Transcribed page contents
**********

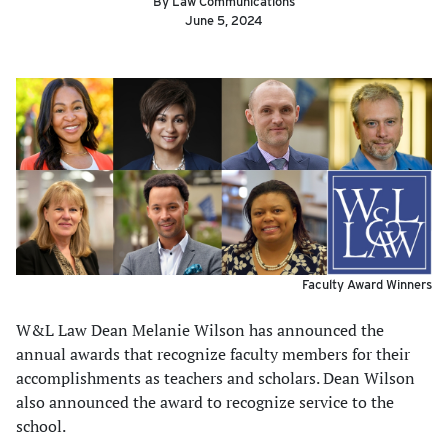
By Law Communications
June 5, 2024
Faculty Award Winners
W&L Law Dean Melanie Wilson has announced the
annual awards that recognize faculty members for their
accomplishments as teachers and scholars. Dean Wilson
also announced the award to recognize service to the
school.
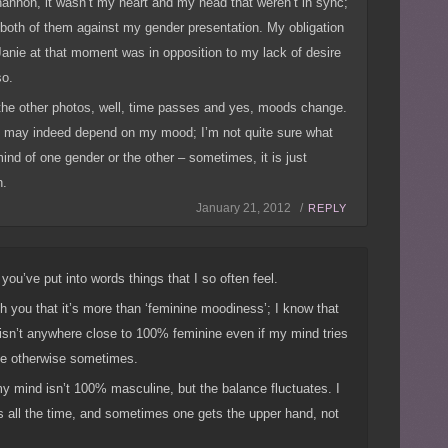
annon, it wasn’t my heart and my head that weren’t in sync;
 both of them against my gender presentation. My obligation
Janie at that moment was in opposition to my lack of desire
so.
the other photos, well, time passes and yes, moods change.
 may indeed depend on my mood; I’m not quite sure what
ind of one gender or the other – sometimes, it is just
n.
January 21, 2012 /
REPLY
you’ve put into words things that I so often feel.
th you that it’s more than ‘feminine moodiness’; I know that
isn’t anywhere close to 100% feminine even if my mind tries
e otherwise sometimes.
my mind isn’t 100% masculine, but the balance fluctuates. I
 all the time, and sometimes one gets the upper hand, not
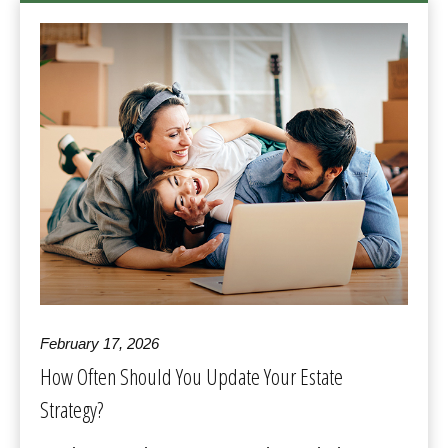
February 17, 2026
How Often Should You Update Your Estate
Strategy?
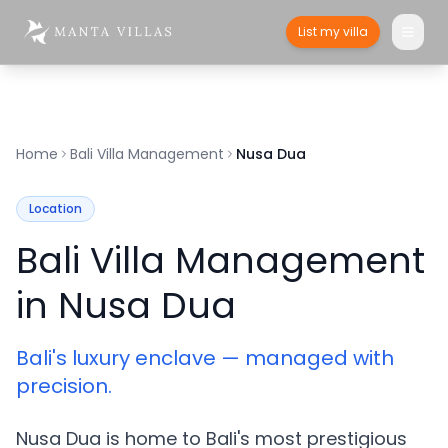
List my villa
Home
Bali Villa Management
Nusa Dua
Location
Bali Villa Management
in Nusa Dua
Bali's luxury enclave — managed with
precision.
Nusa Dua is home to Bali's most prestigious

**********

Tally the lines in the rows above that contain the word "feminine" and give only the number.

= RESULT BELOW =
2